Some highlight holes drilled by Minex in 1989 included 13.1 metres grading 5.57 grams gold, 59.4 grams silver, 0.48% zinc and 0.54% copper and an other hole that returned 4 metres of 15.8 grams gold, 217.7 metres silver, 6.9% zinc and 1.09% copper. The intercepts represent true widths.

While the financial collapse of 2008 slowed progress at the project, in the three years that Alexander Nubia has had the project it has done geological, geophysical and geochemical work in an effort to delineate the best targets for its upcoming drill program.

Massoud says drills should be turning within 10 weeks and that holes will be going to the 100-, 200- and 500-metre levels.

Heading the exploration is John Payne, a geologist who previously worked on exploration efforts at the Pebble gold mine in Alaska and Campo Morado in Mexico.

The exploration team seems to have their hands on some mesothermal mineralization with two parallel veins, named CVZ and Fin.

While at surface, Massoud says the mineralized zones are only about 2 metres wide, historic drill core demonstrates that they widen at depth to upwards of 8 metres.

As for doing business in Egypt, Massoud, who is Egyptian born and Western educated, says the environment for miners and explorers improved greatly when the state mining entity moved out from under the ministry of industry and into the ministry of petroleum’s portfolio in 2005.

The switch, Massoud says, brought a more progressive attitude towards the mining industry.

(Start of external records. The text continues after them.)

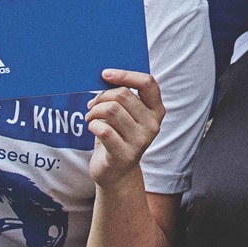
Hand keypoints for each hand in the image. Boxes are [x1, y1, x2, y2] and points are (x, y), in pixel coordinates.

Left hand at [87, 69, 164, 187]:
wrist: (116, 172)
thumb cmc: (119, 136)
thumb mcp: (126, 115)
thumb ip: (123, 97)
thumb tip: (105, 76)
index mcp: (156, 110)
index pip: (147, 83)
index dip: (126, 74)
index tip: (105, 74)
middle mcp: (153, 124)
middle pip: (123, 95)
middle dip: (102, 97)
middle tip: (92, 105)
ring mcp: (141, 141)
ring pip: (112, 110)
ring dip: (94, 111)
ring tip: (90, 117)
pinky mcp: (125, 154)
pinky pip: (104, 130)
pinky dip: (92, 125)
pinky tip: (92, 128)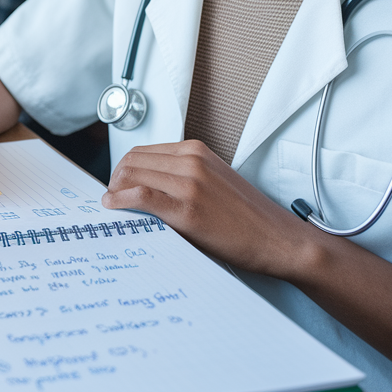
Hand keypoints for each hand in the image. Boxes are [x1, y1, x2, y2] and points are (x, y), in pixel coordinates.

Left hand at [101, 140, 313, 279]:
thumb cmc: (248, 217)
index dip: (123, 169)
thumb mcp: (213, 181)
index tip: (118, 185)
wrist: (279, 240)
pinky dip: (120, 200)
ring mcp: (190, 184)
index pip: (141, 151)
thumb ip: (182, 175)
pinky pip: (140, 196)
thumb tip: (144, 184)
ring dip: (114, 191)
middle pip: (131, 162)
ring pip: (131, 176)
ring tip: (113, 205)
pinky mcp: (188, 209)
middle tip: (112, 198)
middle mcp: (191, 161)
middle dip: (115, 180)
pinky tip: (114, 208)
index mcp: (196, 151)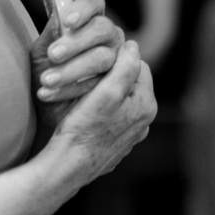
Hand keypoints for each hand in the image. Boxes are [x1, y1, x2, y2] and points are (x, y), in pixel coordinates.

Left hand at [30, 0, 124, 126]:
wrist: (48, 107)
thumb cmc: (46, 72)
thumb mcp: (41, 53)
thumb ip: (51, 35)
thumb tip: (58, 18)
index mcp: (90, 20)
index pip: (94, 3)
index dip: (83, 8)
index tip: (68, 21)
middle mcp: (109, 36)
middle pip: (102, 29)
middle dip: (76, 42)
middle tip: (53, 55)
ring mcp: (118, 59)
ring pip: (103, 57)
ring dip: (71, 69)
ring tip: (47, 80)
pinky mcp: (118, 83)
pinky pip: (100, 83)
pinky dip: (71, 89)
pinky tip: (49, 94)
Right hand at [46, 40, 156, 182]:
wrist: (67, 168)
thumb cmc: (84, 128)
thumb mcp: (106, 91)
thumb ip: (125, 66)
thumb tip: (133, 46)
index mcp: (146, 106)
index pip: (139, 67)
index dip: (118, 57)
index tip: (97, 54)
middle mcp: (143, 123)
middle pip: (130, 85)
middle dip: (111, 75)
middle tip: (88, 70)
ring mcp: (130, 136)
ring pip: (120, 102)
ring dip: (104, 93)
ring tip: (82, 89)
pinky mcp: (115, 146)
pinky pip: (111, 119)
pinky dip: (99, 111)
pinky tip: (82, 110)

One stumbling block that remains for some investors, however, is the fact that Egyptian legislation calls for half of a mine’s profits to flow into state coffers once all of the development costs associated with construction are paid.

While this may sound onerous, Massoud explains that when it is considered that the 50% that the company keeps is tax-free, the economics for a future mine end up being similar to other jurisdictions.

“To some extent the legislation in the country has been misunder- stood,” Massoud says. “Centamin’s situation is similar to ours and every oil and gas concession, which is that each concession is its own decreed law.”

He says by having a decreed law for each project, investors can feel confident that parliamentary changes wouldn’t affect the terms agreed upon at a specific project.

As for the long dormancy of the mining industry in the country, Massoud says two key factors were at play. One was the government’s focus on developing oil and gas plays and the other was that just two companies, Centamin and Hamash, had locked up the vast majority of the prospective ground.

Alexander Nubia is living proof that isn’t the case anymore.